Os que chegam com a noite

A noite chega trazendo com ela o medo. Ninguém sai mais quando a luz do dia vai embora. Vivemos todos acuados e sem grandes perspectivas que não seja a de sobreviver por mais um dia.

I

O mundo seguia seu ritmo normal quando eles chegaram.

Sentia-me só. Muitas vezes me refugiava em algum medicamento para dormir e assim não ver a minha própria solidão. Há mais de dois anos que não falava com minha mãe, uma briga idiota que eu mesmo causei e que por teimosia recusava-me a pedir desculpas. Havia também os sete anos de um casamento fracassado. Precisava retomar a minha vida. Eu não queria mais estar sozinho ...

Eu estava em meu quarto assistindo um filme antigo de Hitchock, “Pássaros”, na verdade eu apenas olhava para as imagens na televisão quando um apagão tomou conta da cidade. Estava na passagem que eu mais gosto do filme, aquela que os personagens estão cercados dentro de casa por uma infinidade de pássaros, quando tudo ficou às escuras.

Sempre tive muitas velas e lanternas, algo que aprendi com minha mãe que sempre falou que nunca se pode ficar sem luz em casa. O tempo passou e as luzes não voltaram. As luzes não voltariam nunca mais.

Quando amanheceu todos perceberam que nenhum sistema de comunicação funcionava: celulares, televisão, rádio, internet, todos estavam mudos e sem sinal. Mais tarde percebeu-se que qualquer máquina ou mecanismo simplesmente deixou de funcionar, não importava se era do tipo mecânico ou digital. Nada funcionava. Em segundos fomos atirados na idade das pedras.

Dez dias após aquilo que chamamos de “grande apagão” um início de caos se estabelece, já escutávamos rumores de grande saques e violência que se alastravam pela cidade. O medo começa aos poucos a rasgar ao meio aquilo que chamamos de civilização humana.

Com o passar dos dias a vida se tornou algo muito mais difícil. Comidas estragavam porque não havia eletricidade que fizesse funcionar uma mísera geladeira, as distâncias se tornaram imensas porque não havia um único automóvel circulando. Enlatados eram disputados a socos, pauladas e facadas.
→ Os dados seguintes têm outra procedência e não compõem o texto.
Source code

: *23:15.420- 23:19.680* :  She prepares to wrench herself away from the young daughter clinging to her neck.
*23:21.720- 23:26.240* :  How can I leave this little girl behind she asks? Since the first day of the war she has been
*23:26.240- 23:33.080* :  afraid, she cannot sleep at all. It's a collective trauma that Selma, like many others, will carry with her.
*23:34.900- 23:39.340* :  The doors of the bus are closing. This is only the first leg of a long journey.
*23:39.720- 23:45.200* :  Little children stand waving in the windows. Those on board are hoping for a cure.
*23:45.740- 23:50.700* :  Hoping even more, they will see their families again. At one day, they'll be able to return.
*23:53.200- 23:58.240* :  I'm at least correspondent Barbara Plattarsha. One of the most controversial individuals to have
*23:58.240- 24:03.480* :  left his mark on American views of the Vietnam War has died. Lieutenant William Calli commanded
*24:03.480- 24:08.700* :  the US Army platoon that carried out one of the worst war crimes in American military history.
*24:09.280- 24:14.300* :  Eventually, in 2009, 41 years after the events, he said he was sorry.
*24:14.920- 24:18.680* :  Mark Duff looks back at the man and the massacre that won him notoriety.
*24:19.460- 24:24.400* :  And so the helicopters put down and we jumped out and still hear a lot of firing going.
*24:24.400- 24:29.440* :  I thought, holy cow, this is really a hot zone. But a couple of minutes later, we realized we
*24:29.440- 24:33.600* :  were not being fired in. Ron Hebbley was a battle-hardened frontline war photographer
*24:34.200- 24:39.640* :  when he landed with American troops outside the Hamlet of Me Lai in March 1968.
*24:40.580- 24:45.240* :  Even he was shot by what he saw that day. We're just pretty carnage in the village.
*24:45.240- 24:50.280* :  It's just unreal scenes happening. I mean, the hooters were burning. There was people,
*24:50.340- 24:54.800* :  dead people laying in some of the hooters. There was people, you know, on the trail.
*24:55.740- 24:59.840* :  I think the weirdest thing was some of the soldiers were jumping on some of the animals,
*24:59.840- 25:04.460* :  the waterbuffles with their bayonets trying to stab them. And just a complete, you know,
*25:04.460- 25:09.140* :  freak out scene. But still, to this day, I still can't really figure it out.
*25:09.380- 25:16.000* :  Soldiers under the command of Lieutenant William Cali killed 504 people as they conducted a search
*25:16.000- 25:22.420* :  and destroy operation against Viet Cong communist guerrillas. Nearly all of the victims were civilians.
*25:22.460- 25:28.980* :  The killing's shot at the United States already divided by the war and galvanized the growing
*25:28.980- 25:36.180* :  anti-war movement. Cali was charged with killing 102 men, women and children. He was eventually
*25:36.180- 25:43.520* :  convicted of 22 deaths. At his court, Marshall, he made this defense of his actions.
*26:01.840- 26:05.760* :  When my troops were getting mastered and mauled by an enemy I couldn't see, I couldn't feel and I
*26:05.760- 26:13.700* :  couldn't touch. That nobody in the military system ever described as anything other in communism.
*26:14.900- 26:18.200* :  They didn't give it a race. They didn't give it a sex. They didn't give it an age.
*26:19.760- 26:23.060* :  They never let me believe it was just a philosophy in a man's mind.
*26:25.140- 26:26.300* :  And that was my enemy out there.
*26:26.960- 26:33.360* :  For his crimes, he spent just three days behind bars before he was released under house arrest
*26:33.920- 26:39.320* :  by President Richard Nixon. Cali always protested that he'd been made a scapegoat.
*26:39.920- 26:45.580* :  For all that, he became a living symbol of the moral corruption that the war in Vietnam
Pessoas se organizavam em grupos para pilhar, atacar ou se defender de outros grupos.

Em pouco tempo as autoridades constituídas perderam a capacidade de decidir ou de intervir naquilo que rapidamente ganhou proporções pandêmicas. Tudo aquilo que chamávamos de sociedade organizada virou de ponta-cabeça.

Ninguém sabe dizer o que gerou o caos que vivenciávamos. O que existe são especulações e teorias variadas acerca do que possa ter acontecido. Alguns acham que houve um ataque terrorista com uma arma misteriosa, muitos falam em punição divina por vivermos em um mundo de pecados, existem aqueles que acreditam que aconteceu algum tipo de acidente envolvendo uma tecnologia desconhecida. Eu não tenho nenhuma explicação para tudo o que houve. Eu só quero sobreviver a essa loucura.

Todos nós tínhamos medo de sermos atacados. Nosso bairro não era muito grande e com relativa facilidade conseguimos praticamente fechar ele. Montamos um sistema de distribuição de água e comida, iniciamos um plantio de algumas verduras e legumes e começamos uma criação de frangos. Organizamos um pequeno exército armado de paus, porretes, facas e terçados.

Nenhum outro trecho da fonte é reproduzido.